I am trying to route my subdomain to a digital ocean server running a rails app via nginx and unicorn. On some computers, the app loads fine. On others (and most) the site routes to the IP and returns nginx 403 error. It looks like this in the logs of /var/log/nginx/error.log:
[error] 1618#0: *68 directory index of "path/to/app" is forbidden, client: 24.114.44.135, server: _,
Here is my /etc/nginx/nginx.conf file:
user **user**;
worker_processes 4;
pid /run/nginx.pid;
events {
worker_connections 768;
# multi_accept on;
}
http {
##
# Basic Settings
##
sendfile on;
tcp_nopush on;
tcp_nodelay on;
keepalive_timeout 65;
types_hash_max_size 2048;
# server_tokens off;
# server_names_hash_bucket_size 64;
# server_name_in_redirect off;
include /etc/nginx/mime.types;
default_type application/octet-stream;
##
ssl_protocols TLSv1 TLSv1.1 TLSv1.2; # Dropping SSLv3, ref: POODLE
ssl_prefer_server_ciphers on;
##
# Logging Settings
##
access_log /var/log/nginx/access.log;
error_log /var/log/nginx/error.log;
##
# Gzip Settings
##
gzip on;
gzip_disable "msie6";
# gzip_vary on;
# gzip_proxied any;
# gzip_comp_level 6;
# gzip_buffers 16 8k;
# gzip_http_version 1.1;
# gzip_types text/plain text/css application/json application/javascript text/xml application/xml application/xml+rss text/javascrip$
##
# Virtual Host Configs
##
include /etc/nginx/conf.d/*.conf;
include /etc/nginx/sites-enabled/*;
}
Deployer is the same user I'm (successfully) deploying with capistrano
Here is the result of running ls -la at /var/www:
total 16
drwxrwx--- 4 deployer deployer 4096 Apr 23 14:40 .

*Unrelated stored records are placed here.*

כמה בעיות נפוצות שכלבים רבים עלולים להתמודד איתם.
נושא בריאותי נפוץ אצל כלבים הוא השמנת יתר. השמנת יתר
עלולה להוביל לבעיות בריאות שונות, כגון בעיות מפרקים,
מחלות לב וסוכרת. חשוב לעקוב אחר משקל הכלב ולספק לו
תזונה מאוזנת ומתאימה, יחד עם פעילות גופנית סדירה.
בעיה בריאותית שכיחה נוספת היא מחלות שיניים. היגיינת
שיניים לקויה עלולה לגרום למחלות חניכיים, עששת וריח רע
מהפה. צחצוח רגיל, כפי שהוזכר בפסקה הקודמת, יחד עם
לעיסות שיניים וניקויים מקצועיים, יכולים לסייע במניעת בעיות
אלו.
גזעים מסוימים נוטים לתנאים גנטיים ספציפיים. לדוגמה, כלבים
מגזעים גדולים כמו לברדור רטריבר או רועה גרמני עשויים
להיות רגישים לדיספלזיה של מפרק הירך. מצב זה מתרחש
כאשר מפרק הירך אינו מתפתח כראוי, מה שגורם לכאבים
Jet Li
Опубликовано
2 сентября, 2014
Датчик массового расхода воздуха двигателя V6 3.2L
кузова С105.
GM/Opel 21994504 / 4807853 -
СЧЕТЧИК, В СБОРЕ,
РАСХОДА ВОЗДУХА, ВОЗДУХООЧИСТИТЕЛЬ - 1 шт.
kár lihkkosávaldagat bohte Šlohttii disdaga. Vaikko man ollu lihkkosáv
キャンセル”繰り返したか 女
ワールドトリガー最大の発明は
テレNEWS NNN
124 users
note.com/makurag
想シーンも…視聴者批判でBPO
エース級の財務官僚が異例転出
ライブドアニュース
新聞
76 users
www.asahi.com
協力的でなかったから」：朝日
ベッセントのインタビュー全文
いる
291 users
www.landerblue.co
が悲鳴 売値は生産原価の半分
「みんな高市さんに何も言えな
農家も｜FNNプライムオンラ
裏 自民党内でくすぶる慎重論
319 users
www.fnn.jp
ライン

drwxr-xr-x 13 775 www-data 4096 Apr 22 17:30 ..
drwxrwx--- 2 deployer deployer 4096 Apr 23 14:40 html
drwxrwxr-x 4 deployer deployer 4096 May 7 20:11 my_app_name
subfolders/files all seem to be owned by deployer and is the result of running:
chown -R deployer:deployer
I also have tried :
sudo chmod -R 755 /var/www
as suggested by some blogs/other questions..admittedly I'm sort of lost in commands and permissions now. My linux/production experience is pretty weak.
I have a bunch of answers to the similar question including changing config to nginx user www-data and various combinations. The tailing error logs are various forms of *number directory forbidden. This error only started happening after I tried to move it from IP to subdomain.
Edit for /etc/nginx/sites-enabled/appstuff:
upstream unicorn_my_app_name_production {
server unix:/tmp/unicorn.my_app_name_production.sock fail_timeout=0;
}
server {
listen 80;
client_max_body_size 4G;
keepalive_timeout 10;
error_page 500 502 504 /500.html;
error_page 503 #503;
server_name sub.domain.com;
root path/to/public/folder;
autoindex on;
try_files $uri/index.html $uri #unicorn_my_app_name_production;
index index.html index.htm;
location #unicorn_my_app_name_production {
proxy_set_header X-Forwarded-For $proxy_add_x_forwarded_for;
proxy_set_header Host $http_host;
proxy_redirect off;
proxy_pass http://unicorn_my_app_name_production;
# limit_req zone=one;
access_log /var/log/nginx/my_app_name_production.access.log;
error_log /var/log/nginx/my_app_name_production.error.log;
}
location ^~ /assets/ {
gzip_static on;
expires max;
add_header Cache-Control public;
}
location = /50x.html {
root html;
}
location = /404.html {
root html;
location #503 {
error_page 405 = /system/maintenance.html;
if (-f $document_root/system/maintenance.html) {
rewrite ^(.*)$ /system/maintenance.html break;
}
rewrite ^(.*)$ /503.html break;
}
if ($request_method !~ ^(GET|HEAD|PUT|PATCH|POST|DELETE|OPTIONS)$ ){
return 405;
}
if (-f $document_root/system/maintenance.html) {
return 503;
}
}
You have posted the wrong part of your nginx config file. There are files in
/etc/nginx/sites-enabled/
that point to your individual configurations. In these files you should see server blocks. Here's a simple example:
server {
server_name sub.domain.com;
location /images {
root /var/www
default_type image/jpeg;
}
}
Of importance is to note that a specific server block's rules apply only when the server_name value matches the current request. What you need to do is find the configuration for your current site, and ensure that you have a server_name key-value correctly set-up. Then your site should work as before when you were accessing it directly via IP.